TASK LIST:
1. Answer these questions using the album reviews, one line per answer, marked (a), (b) and (c):
(a) Which Soundgarden member does the reviewer say history needs to refocus the light onto?
(b) Which 2008 Deerhunter album is named?
(c) In which song is there a rude interruption of saxophone?
2. Summarize the album reviews in two sentences.
3. Reproduce the part of the album reviews starting at "Lastly, if you" and ending at "(4AD/Remote Control)".

PROVIDED PASSAGE START

Karl Scullin has never made the same album twice, each new chapter further enriching his unique dream-pop reality. Black Brown Green Grey White is definitely a weird trip and a captivating one that has the bold imagination of a child’s crayon drawing underpinning the detailed calamity of a Salvador Dali painting.

 

SOUNDGARDEN
Telephantasm
(A&M/Universal)

Firstly, if this is to be of any use to anyone calling themselves a Soundgarden fan, then be sure to indulge in the deluxe double CD/triple vinyl version of this strange release. Anyone unfortunate enough to be saddled with this standard 12-song artefact otherwise known as a best-of will be left scratching their head as to what all the fuss was about. Sure, this compilation is made up of mostly singles but it has very few of their “best” songs on it, with the showcased early numbers and some limp later ones not indicative of this band’s strengths – for example, where the friggin’ hell is ‘Jesus Christ Pose’?
Along with Nirvana and Pearl Jam, Soundgarden made up the holy trinity of grunge. Now, grunge was good, and it was a worthwhile musical movement that washed away the pap of the 80s and gave us our guitars back. Nirvana might have brought the melody and the feedback, but Soundgarden were responsible for taking the dirge and the riffs of Sabbath-era rock and placing them into the world’s Top 40 charts – to this day their greatest gift.
Chris Cornell has this past decade shown himself to be a singer of questionable quality, but history needs to refocus the light onto guitarist Kim Thayil. His guitar here bridges the pummelling riffs of underground rock from the 60s onwards with the convergence of modern metal’s tight, choppy punch. Kim Thayil is also the only part of Soundgarden that doesn’t sound horribly dated today!
Lastly, if you can’t make it past the horrible artwork, then there’s a much better version of it adorning the sleeve of the recent album from the band Shrinebuilder – the band Soundgarden should have become. Save your money and don’t spend it on the past unless you’re buying Badmotorfinger!

 

DEERHUNTER
Halcyon Digest
(4AD/Remote Control)

Once upon a time, Deerhunter were four guys who blissed out on the edifice of Kevin Shields’ psych-pop. They made their name on such things, turning it into albums like 2008’s Microcastle. While echoes of that once vibrant, fuzz-filled exploration still exists here, the haze has definitely lifted from this band, their dreamy-pop still the driving force of these 11 songs, only now with a drier sound comes a potentially less interesting band.
In 2010, Deerhunter are simply a folk-infused pop band that plink and plonk along, the dreary drawl of Bradford Cox quizzical at best. Sure, there’s a myriad of teeny, tiny embellishments, counter-melodies and sounds from the watery droplets that drip from ‘Helicopter’ and the rude interruption of saxophone in ‘Coronado’, but there’s little point swelling the periphery of your music when the main melodies are lacklustre at best and uninspired as is the case far too often here.

PROVIDED PASSAGE END
LISTED ENTRIES START

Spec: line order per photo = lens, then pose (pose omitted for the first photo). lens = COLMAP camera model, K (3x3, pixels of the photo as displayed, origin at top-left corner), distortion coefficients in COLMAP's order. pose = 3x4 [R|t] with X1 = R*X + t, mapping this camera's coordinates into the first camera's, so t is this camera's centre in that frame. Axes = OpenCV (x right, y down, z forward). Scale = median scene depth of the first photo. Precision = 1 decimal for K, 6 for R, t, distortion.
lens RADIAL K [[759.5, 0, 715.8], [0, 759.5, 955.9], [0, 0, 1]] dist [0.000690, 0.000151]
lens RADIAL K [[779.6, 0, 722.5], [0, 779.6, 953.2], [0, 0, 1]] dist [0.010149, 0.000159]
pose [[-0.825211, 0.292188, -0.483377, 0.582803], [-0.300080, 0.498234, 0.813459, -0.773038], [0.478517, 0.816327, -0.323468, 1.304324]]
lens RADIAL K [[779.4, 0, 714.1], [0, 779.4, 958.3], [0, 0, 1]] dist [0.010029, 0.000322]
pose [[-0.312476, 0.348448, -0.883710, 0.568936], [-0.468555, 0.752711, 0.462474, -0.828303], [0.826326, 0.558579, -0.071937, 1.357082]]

LISTED ENTRIES END
LISTED ENTRIES START

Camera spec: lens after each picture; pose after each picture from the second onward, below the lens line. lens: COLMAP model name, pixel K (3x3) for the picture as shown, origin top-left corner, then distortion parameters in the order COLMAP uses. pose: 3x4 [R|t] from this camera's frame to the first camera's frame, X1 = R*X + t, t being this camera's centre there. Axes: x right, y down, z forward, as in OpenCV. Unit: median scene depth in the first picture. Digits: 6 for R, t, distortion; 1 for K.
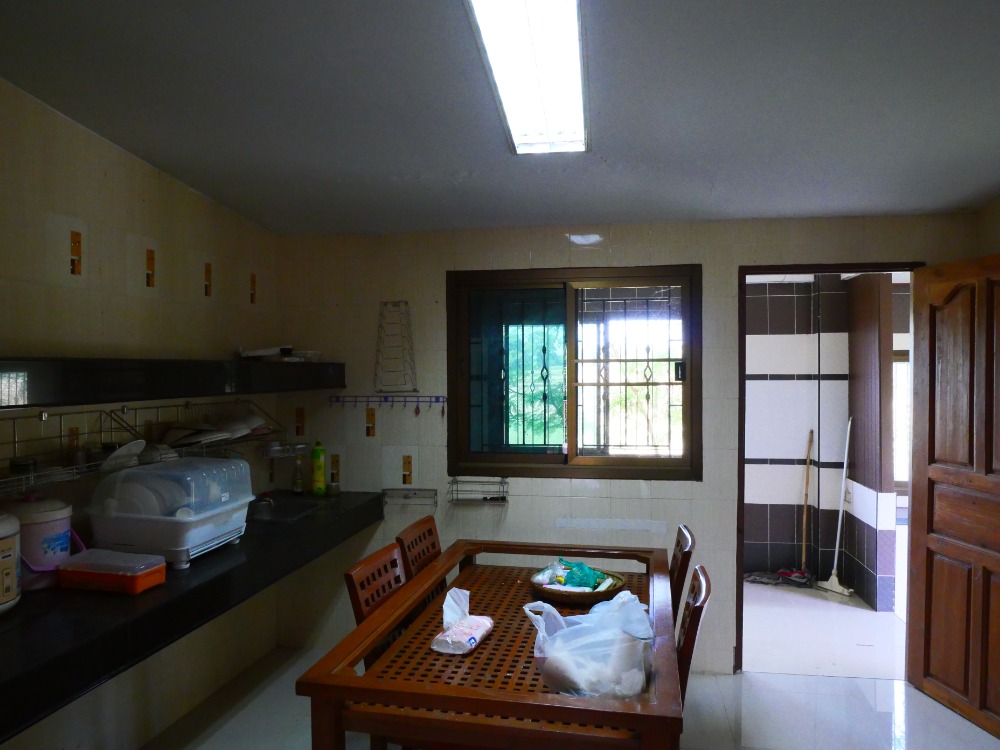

LISTED ENTRIES END
LISTED ENTRIES START

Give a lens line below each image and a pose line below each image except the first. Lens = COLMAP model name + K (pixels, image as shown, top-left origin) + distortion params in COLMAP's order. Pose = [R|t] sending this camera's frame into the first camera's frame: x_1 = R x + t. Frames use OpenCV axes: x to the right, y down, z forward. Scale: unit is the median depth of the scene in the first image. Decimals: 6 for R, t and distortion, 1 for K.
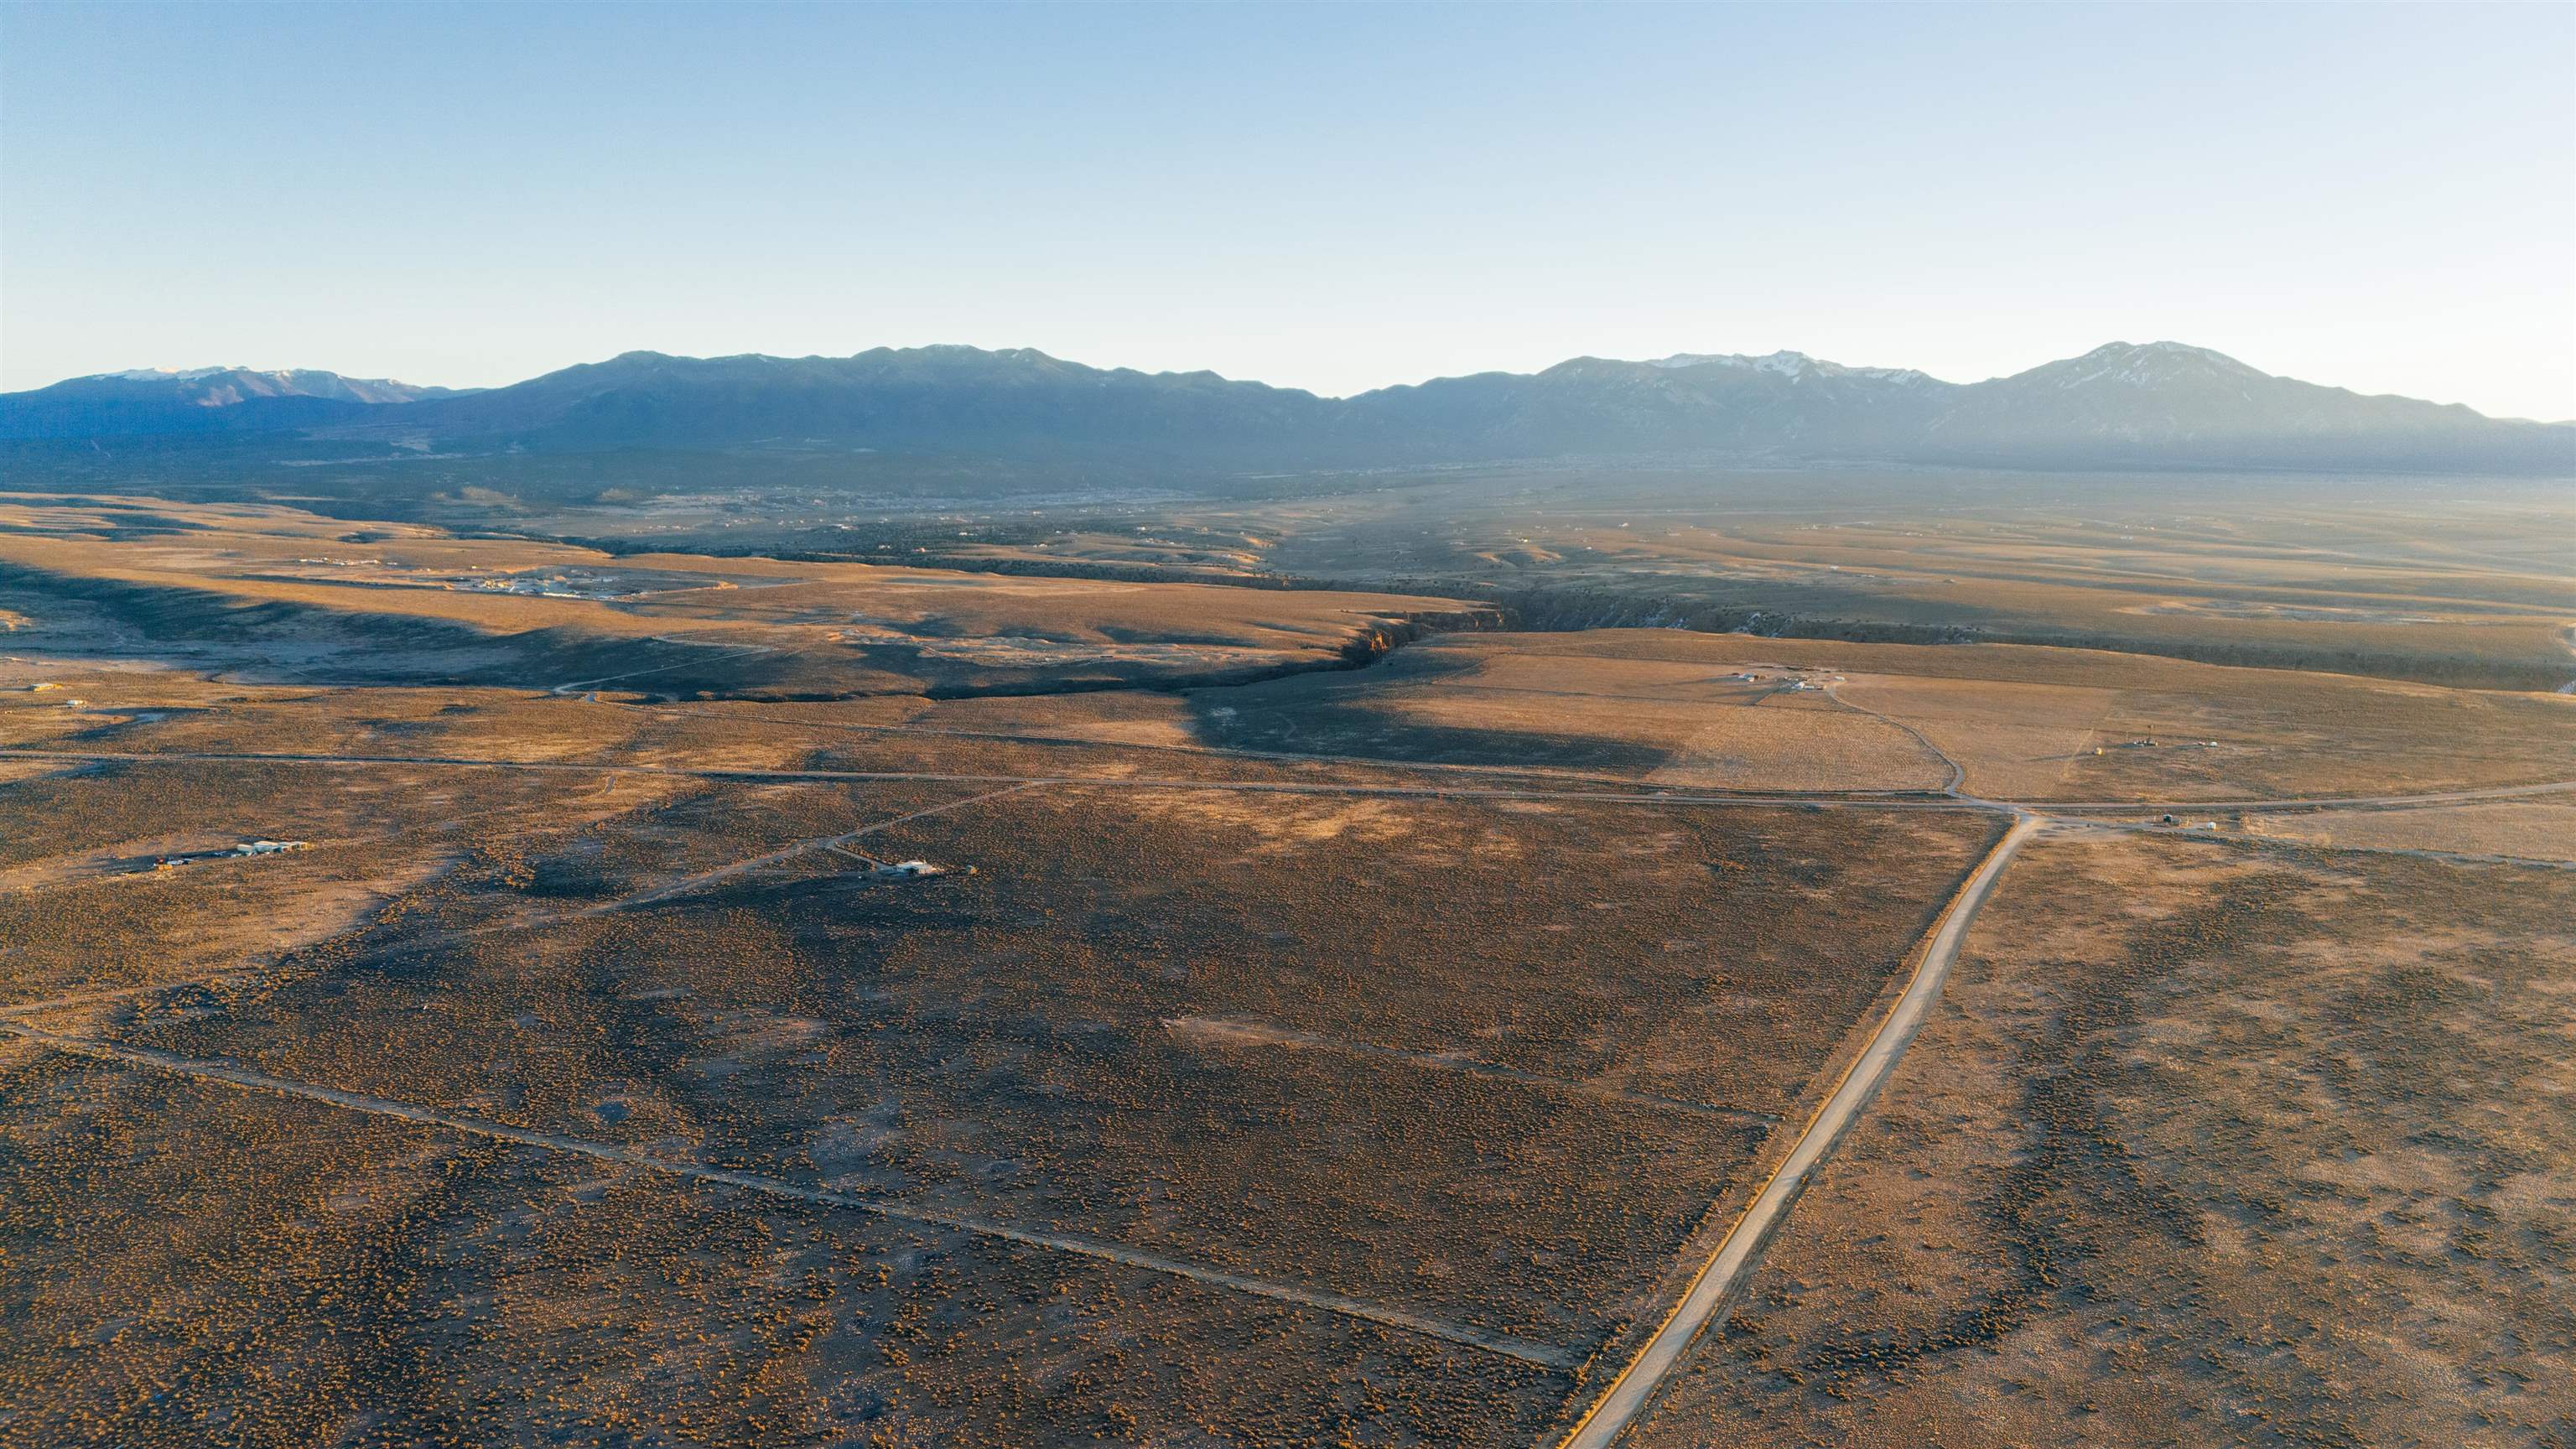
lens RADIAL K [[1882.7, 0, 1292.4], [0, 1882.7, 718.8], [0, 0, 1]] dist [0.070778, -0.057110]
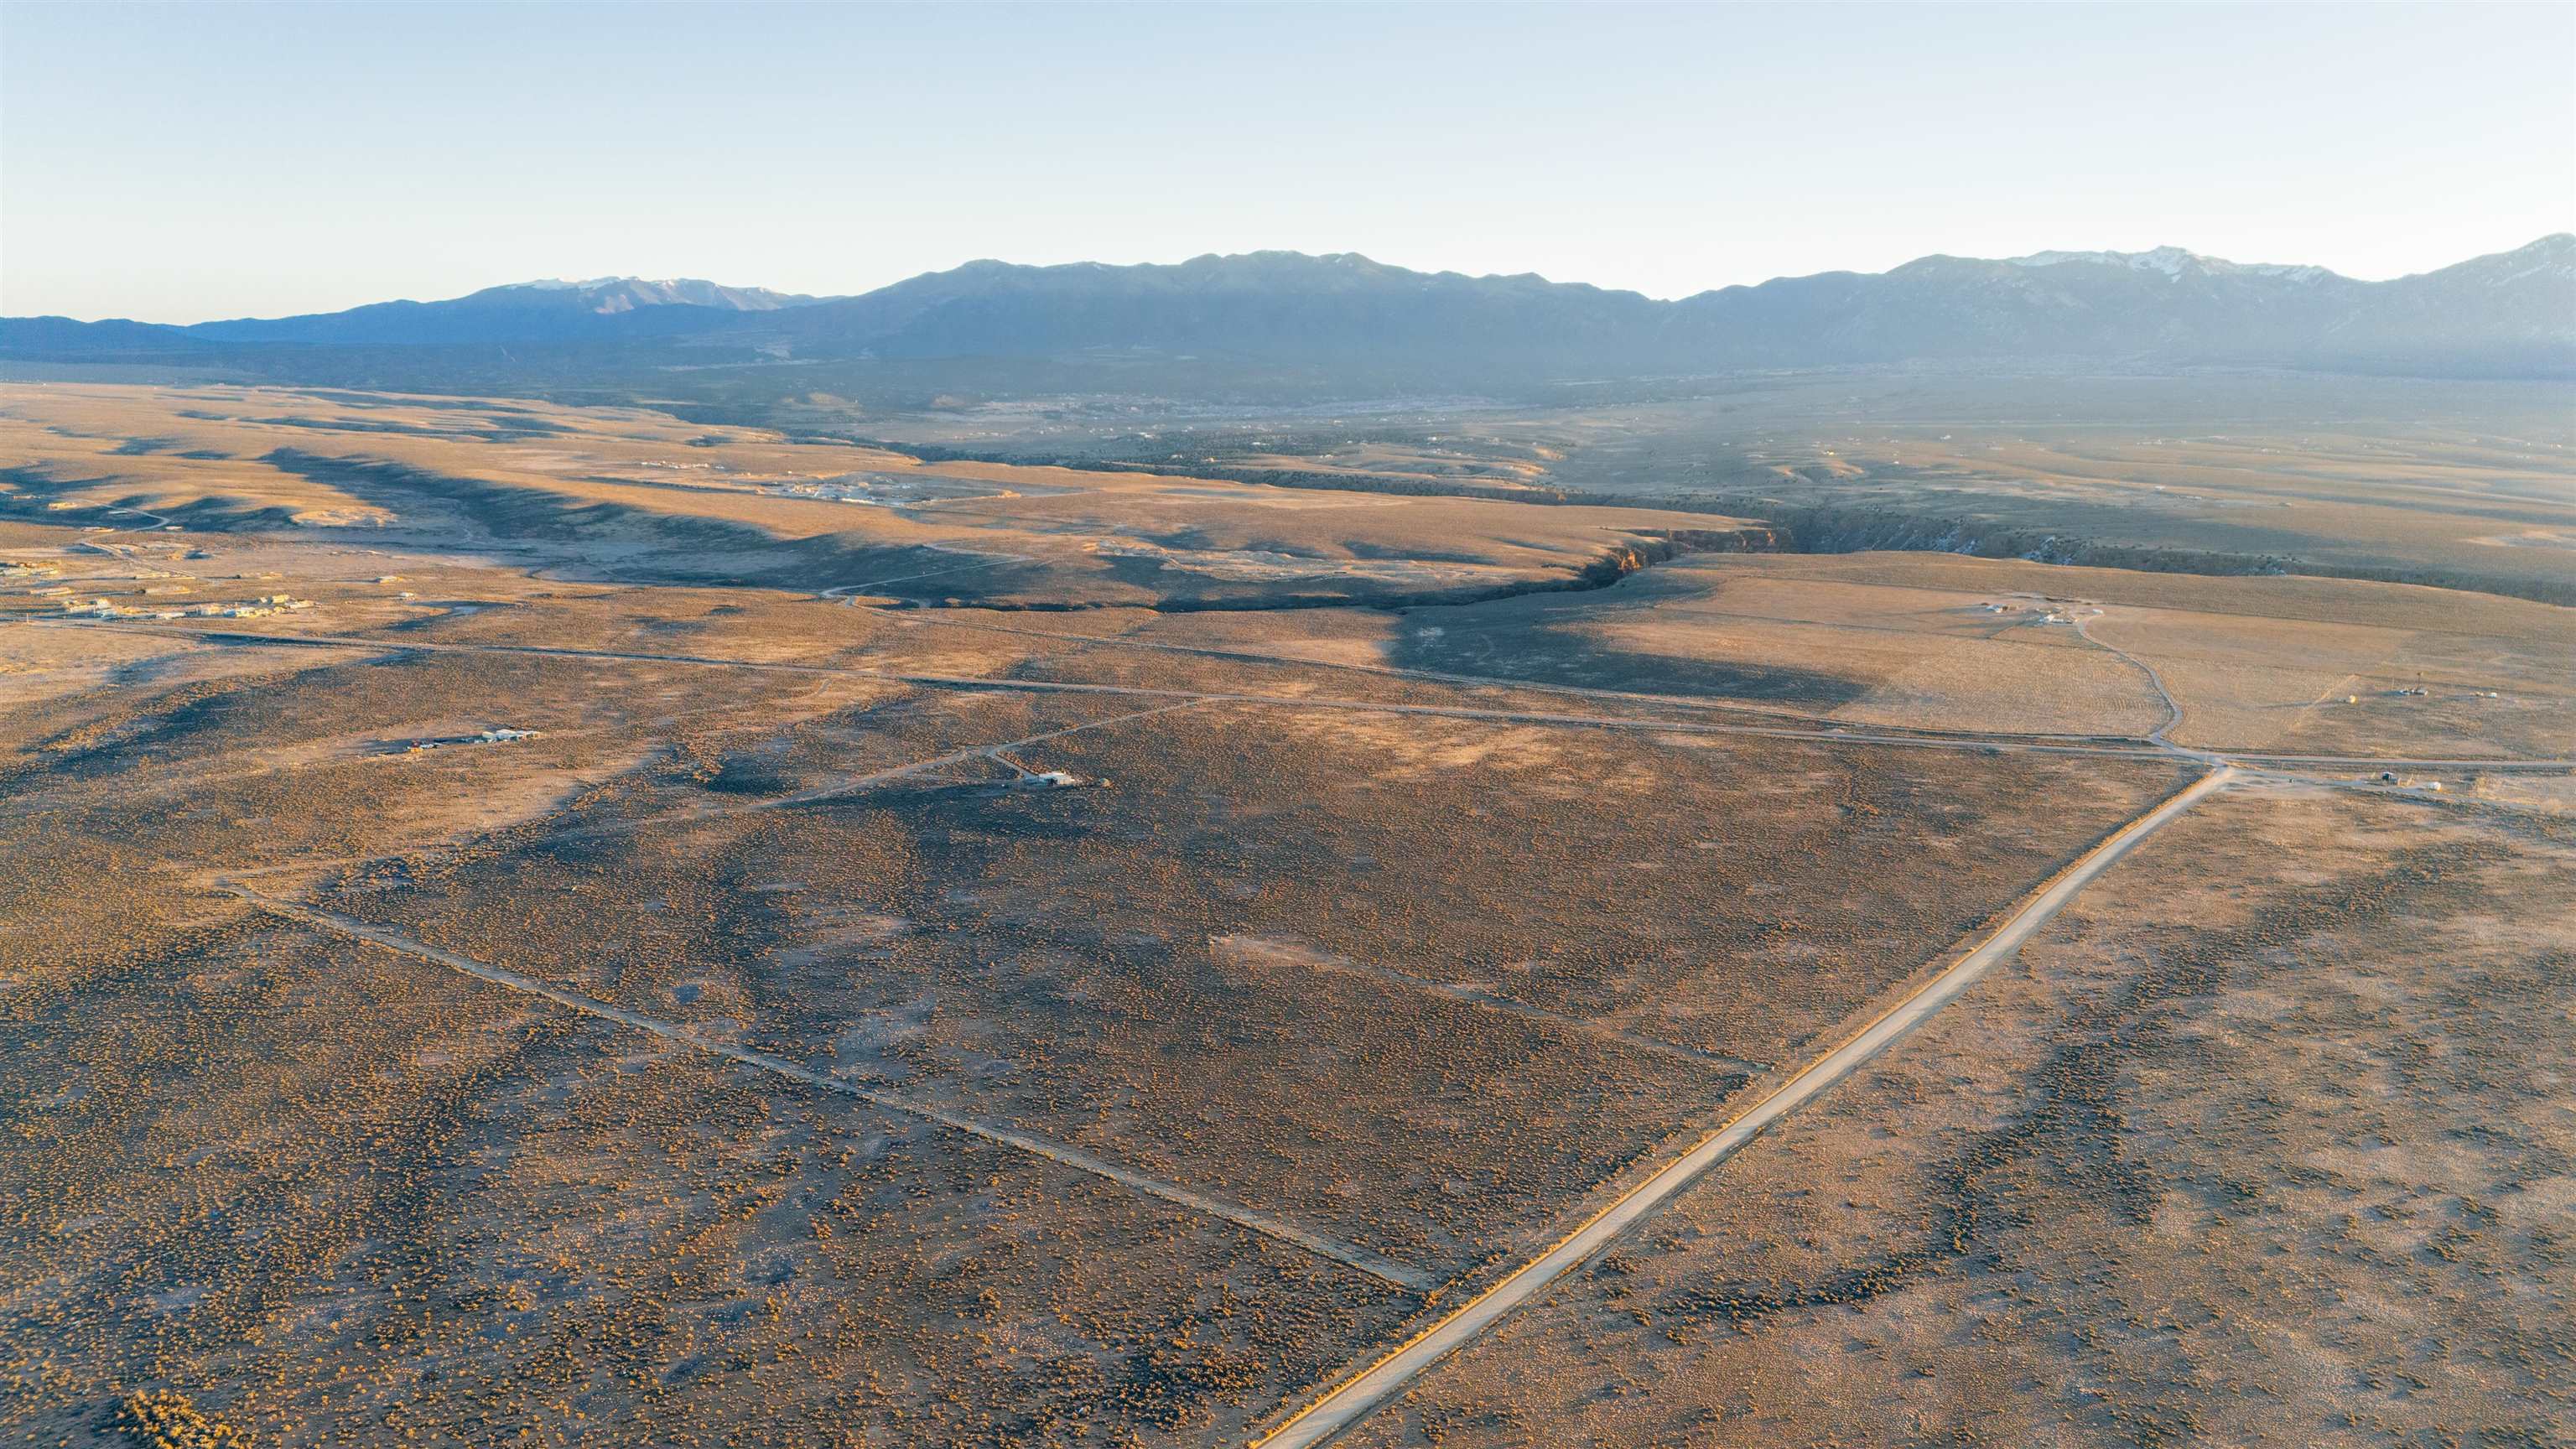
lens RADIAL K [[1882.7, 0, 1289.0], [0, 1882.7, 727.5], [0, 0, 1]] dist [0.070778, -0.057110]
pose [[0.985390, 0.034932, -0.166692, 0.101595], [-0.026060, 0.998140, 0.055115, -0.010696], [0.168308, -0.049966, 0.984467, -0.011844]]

LISTED ENTRIES END

YOUR WRITTEN ANSWERS:
1.
(a) Kim Thayil, the guitarist
(b) Microcastle
(c) 'Coronado'

2. The reviews call Karl Scullin's Black Brown Green Grey White a weird and captivating trip, and they fault the standard edition of Soundgarden's Telephantasm for containing very few of the band's best songs while crediting guitarist Kim Thayil as the only part that does not sound dated. Deerhunter's Halcyon Digest is described as drier and less hazy than their earlier work, with main melodies that are often lackluster and uninspired.

3.
Lastly, if you can’t make it past the horrible artwork, then there’s a much better version of it adorning the sleeve of the recent album from the band Shrinebuilder – the band Soundgarden should have become. Save your money and don’t spend it on the past unless you’re buying Badmotorfinger!

 

DEERHUNTER
Halcyon Digest
(4AD/Remote Control)